はじめに亀田製菓の事業内容と株価指標を確認していきます。

亀田製菓(2220)とは

亀田製菓株式会社(かめだせいか)は、主にせんべい、あられなどの米菓、菓子の製造を手掛ける企業で、米菓メーカーでは日本国内最大手である。販売中の商品数は、200種類以上であるが、主力の8商品で売り上げの約50%を占める。主力8商品は亀田の柿の種、ハッピーターン、海苔ピーパック、まがりせんべい、手塩屋、うす焼き、おばあちゃんのぽたぽた焼、つまみ種

亀田製菓 – Wikipediaより抜粋

国内の米菓メーカーでトップですが、アメリカをはじめタイ・ベトナム・中国など海外へも展開し今後も海外事業を伸ばす計画です。

参考:亀田製菓グループの目指す姿|亀田製菓株式会社

株価指標と配当利回り

下記は亀田製菓の2020年5月13日終値時点の株価指標と配当利回りです。

現在の株価:5,260円
予定年間配当:53円
年間配当利回り:1.01%
予想PER:23.1%、PBR:2.1倍

株価指標はやや割高です、年間の配当利回りは平均より低めです。

亀田製菓の業績推移と株価チャート

次に亀田製菓の売上高と経常利益の推移、株価チャートの推移を確認していきます。

売上高と経常利益の推移

下記は亀田製菓の売上高と経常利益の推移です。

売上・利益ともに安定して推移しています。2020年3月期は過去最高売り上げとなり、2021年3月期も増収・増益予定で過去最高売上・利益の見通しで好調です。

参考:財務データ|亀田製菓株式会社

株価チャートの推移

下記は亀田製菓5年分の週足株価チャートの推移です。

株価はやや広めのレンジで推移しています。4,200円がレンジの下限、6,200円がレンジの上限と考えると現在の株価はちょうどレンジの中間にあります。過去最高益更新を計画しているため、株価は比較的安めと見ることが出来ますが、あくまでも業績だけを見た場合です。

亀田製菓の配当推移と株主優待制度

次に亀田製菓の配当金の推移と株主優待制度について確認していきます。

配当金の推移

下記は亀田製菓の配当金の推移です。年2回、中間配当(9月)と期末配当(3月)を実施しています。期末配当の割合が高めです。

亀田製菓の年間配当金推移

2016年3月期:36円
2017年3月期:42円
2018年3月期:49円
2019年3月期:51円
2020年3月期:52円
2021年3月期:53円(予)

配当は増配推移しています。

配当方針は「投資と株主に対する利益還元のバランスを考慮しながら、中期経営計画を実行し収益の拡大を図り、利益配分を安定的に拡大」としています。2023年度までの中期経営計画では配当性向20%程度を目安とし将来的には30%を目指すとしています。

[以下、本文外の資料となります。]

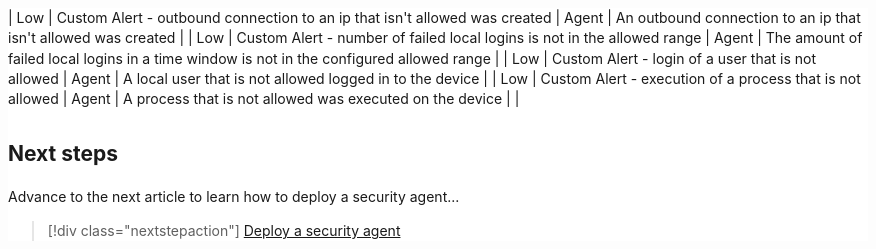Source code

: | Low      | Custom Alert - outbound connection to an ip that isn't allowed was created                              | Agent       | An outbound connection to an ip that isn't allowed was created                                                                                  |
| Low      | Custom Alert - number of failed local logins is not in the allowed range                                | Agent       | The amount of failed local logins in a time window is not in the configured allowed range                                                       |
| Low      | Custom Alert - login of a user that is not allowed                                                      | Agent       | A local user that is not allowed logged in to the device                                                                                        |
| Low      | Custom Alert - execution of a process that is not allowed                                               | Agent       | A process that is not allowed was executed on the device |          |

## Next steps

Advance to the next article to learn how to deploy a security agent...

> [!div class="nextstepaction"]
> [Deploy a security agent](how-to-deploy-agent.md)
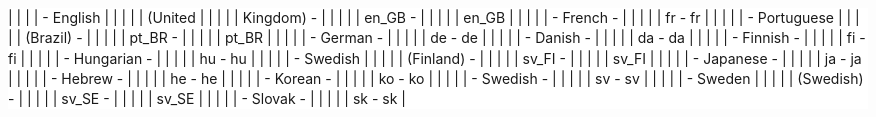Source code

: |                 |                 |                 | -   English     |
|                 |                 |                 |     (United     |
|                 |                 |                 |     Kingdom) -  |
|                 |                 |                 |     en\_GB -    |
|                 |                 |                 |     en\_GB      |
|                 |                 |                 | -   French -    |
|                 |                 |                 |     fr - fr     |
|                 |                 |                 | -   Portuguese  |
|                 |                 |                 |     (Brazil) -  |
|                 |                 |                 |     pt\_BR -    |
|                 |                 |                 |     pt\_BR      |
|                 |                 |                 | -   German -    |
|                 |                 |                 |     de - de     |
|                 |                 |                 | -   Danish -    |
|                 |                 |                 |     da - da     |
|                 |                 |                 | -   Finnish -   |
|                 |                 |                 |     fi - fi     |
|                 |                 |                 | -   Hungarian - |
|                 |                 |                 |     hu - hu     |
|                 |                 |                 | -   Swedish     |
|                 |                 |                 |     (Finland) - |
|                 |                 |                 |     sv\_FI -    |
|                 |                 |                 |     sv\_FI      |
|                 |                 |                 | -   Japanese -  |
|                 |                 |                 |     ja - ja     |
|                 |                 |                 | -   Hebrew -    |
|                 |                 |                 |     he - he     |
|                 |                 |                 | -   Korean -    |
|                 |                 |                 |     ko - ko     |
|                 |                 |                 | -   Swedish -   |
|                 |                 |                 |     sv - sv     |
|                 |                 |                 | -   Sweden      |
|                 |                 |                 |     (Swedish) - |
|                 |                 |                 |     sv\_SE -    |
|                 |                 |                 |     sv\_SE      |
|                 |                 |                 | -   Slovak -    |
|                 |                 |                 |     sk - sk     |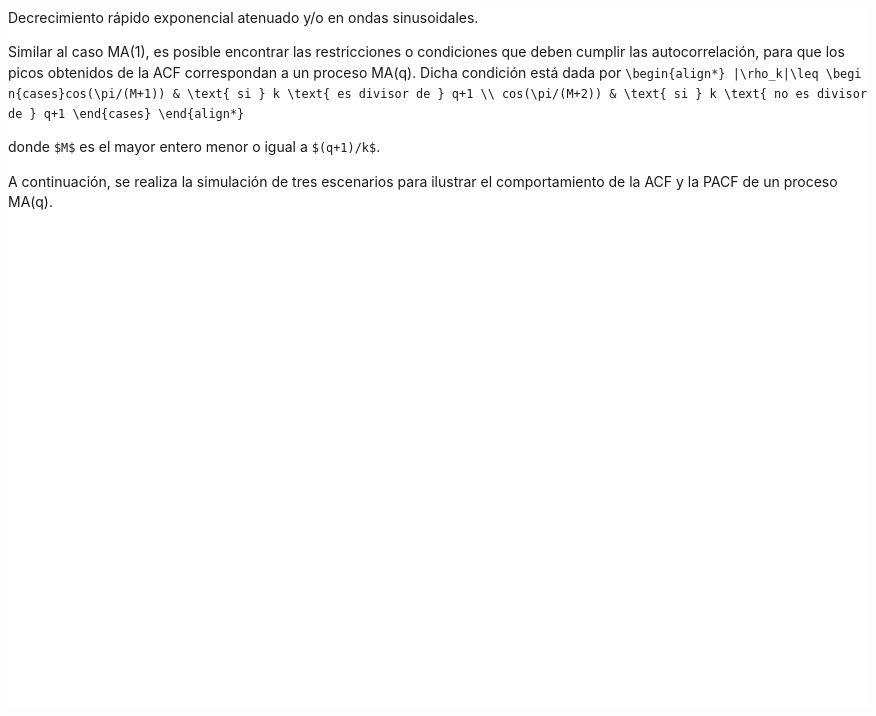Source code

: </td>
<td style="text-align:left;width: 6cm; ">
Decrecimiento rápido exponencial atenuado y/o en ondas sinusoidales.
</td>
</tr>
</tbody>
</table>

Similar al caso MA(1), es posible encontrar las restricciones o
condiciones que deben cumplir las autocorrelación, para que los picos
obtenidos de la ACF correspondan a un proceso MA(q). Dicha condición
está dada por 
`\begin{align*} |\rho_k|\leq \begin{cases}cos(\pi/(M+1)) & \text{ si } k \text{ es divisor de } q+1 \\ cos(\pi/(M+2)) & \text{ si } k \text{ no es divisor de } q+1 \end{cases} \end{align*}`

donde `$M$` es el mayor entero menor o igual a `$(q+1)/k$`.

A continuación, se realiza la simulación de tres escenarios para
ilustrar el comportamiento de la ACF y la PACF de un proceso MA(q).
<pre>
<div id="htmlwidget-286ed71b8aaf7cc0f4f0" style="width:700px;height:400px;" class="plotly html-widget"></div>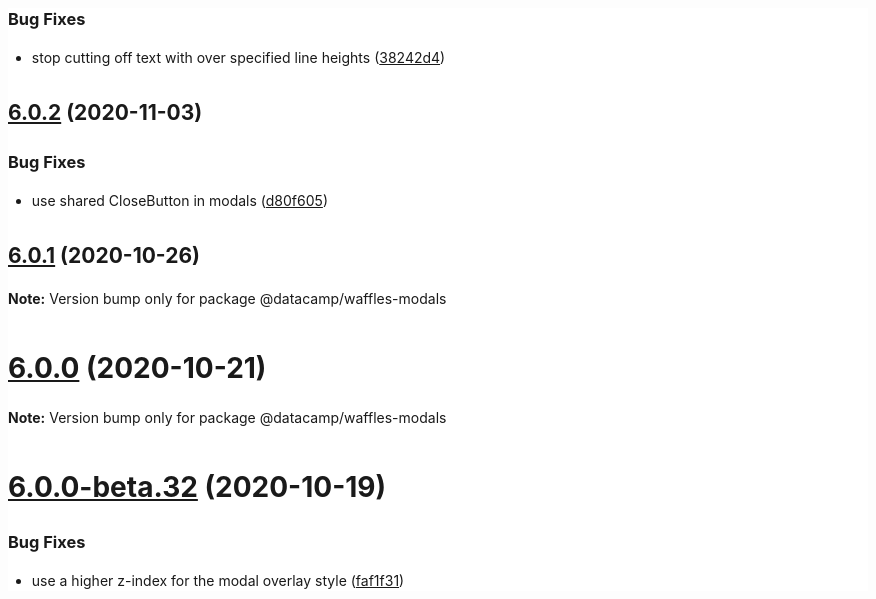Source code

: 
### Bug Fixes

* stop cutting off text with over specified line heights ([38242d4](https://github.com/datacamp-engineering/design-system/tree/master/packages/react-components/modals/commit/38242d4))





## [6.0.2](https://github.com/datacamp-engineering/design-system/tree/master/packages/react-components/modals/compare/@datacamp/waffles-modals@6.0.1...@datacamp/waffles-modals@6.0.2) (2020-11-03)


### Bug Fixes

* use shared CloseButton in modals ([d80f605](https://github.com/datacamp-engineering/design-system/tree/master/packages/react-components/modals/commit/d80f605))





## [6.0.1](https://github.com/datacamp-engineering/design-system/tree/master/packages/react-components/modals/compare/@datacamp/waffles-modals@6.0.0...@datacamp/waffles-modals@6.0.1) (2020-10-26)

**Note:** Version bump only for package @datacamp/waffles-modals





# [6.0.0](https://github.com/datacamp-engineering/design-system/tree/master/packages/react-components/modals/compare/@datacamp/waffles-modals@6.0.0-beta.32...@datacamp/waffles-modals@6.0.0) (2020-10-21)

**Note:** Version bump only for package @datacamp/waffles-modals





# [6.0.0-beta.32](https://github.com/datacamp-engineering/design-system/tree/master/packages/react-components/modals/compare/@datacamp/waffles-modals@6.0.0-beta.31...@datacamp/waffles-modals@6.0.0-beta.32) (2020-10-19)


### Bug Fixes

* use a higher z-index for the modal overlay style ([faf1f31](https://github.com/datacamp-engineering/design-system/tree/master/packages/react-components/modals/commit/faf1f31))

2020年3月期の配当性向は24.5%、2021年3月期の予想は約23%と大きな問題はありません。

参考:配当情報|亀田製菓株式会社

株主優待制度について

亀田製菓の株主優待は「自社製品の詰め合わせ」です。年1回、9月末が権利日です。

保有株式数優待内容
100株~
999株
自社製品詰め合わせ
1,000円相当
1,000株以上自社製品詰め合わせ
3,000円相当

100株保有で1,000円相当なので優待利回りは約0.2%と利回りとしては低めです。

参考:株主優待情報|亀田製菓株式会社

亀田製菓の今後の株価について

最後に亀田製菓の今後の株価について上昇ポイントと下落ポイントを考えてみました。

亀田製菓の株価上昇ポイント

株価指標はやや割高ですが、株価はある一定のレンジ内で推移している点や連続増収・連続増配を続けているのはプラスポイントです。株価は業績だけでは決まらないですが、業績が良いに越したことはないです。

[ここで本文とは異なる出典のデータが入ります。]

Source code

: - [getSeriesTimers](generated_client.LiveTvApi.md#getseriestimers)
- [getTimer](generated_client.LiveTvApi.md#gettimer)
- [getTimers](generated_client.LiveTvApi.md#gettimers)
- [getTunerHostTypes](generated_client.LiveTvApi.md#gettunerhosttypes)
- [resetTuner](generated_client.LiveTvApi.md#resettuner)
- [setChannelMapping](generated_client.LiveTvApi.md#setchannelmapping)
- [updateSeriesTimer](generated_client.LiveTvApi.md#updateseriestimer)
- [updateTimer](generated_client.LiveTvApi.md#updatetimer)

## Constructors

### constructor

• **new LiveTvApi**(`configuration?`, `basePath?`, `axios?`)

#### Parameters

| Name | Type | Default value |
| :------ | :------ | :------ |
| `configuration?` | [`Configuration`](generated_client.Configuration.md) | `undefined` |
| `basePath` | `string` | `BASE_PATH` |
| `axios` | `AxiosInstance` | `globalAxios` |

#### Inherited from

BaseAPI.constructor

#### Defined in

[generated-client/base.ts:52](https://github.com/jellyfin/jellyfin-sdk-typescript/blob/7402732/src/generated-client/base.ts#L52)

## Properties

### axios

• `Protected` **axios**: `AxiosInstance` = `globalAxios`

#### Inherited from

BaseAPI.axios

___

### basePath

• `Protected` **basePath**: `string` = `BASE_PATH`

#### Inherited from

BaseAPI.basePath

また、今後は海外米菓事業、国内食品事業を中心に事業領域拡大を進めていきます。「あられ・おせんべい」というイメージから食品業への進化を目標としています。事業領域拡大が進めば当然伸びしろが増えます。

亀田製菓の株価下落ポイント

現在の海外比率は約30%とまだそこまで高くはないですが、この先海外比率が高まればその分、為替や原材料の調達などの影響が考えられます。業績は増収・増益で好調に推移していますが、ここ数年は期初の業績見通しより下方修正を行っています。また、中期経営計画では2020年度は売上1,130億円、営業利益90億円を目標としていたことを考えると現在の売上・利益にはやや物足りなさがあります。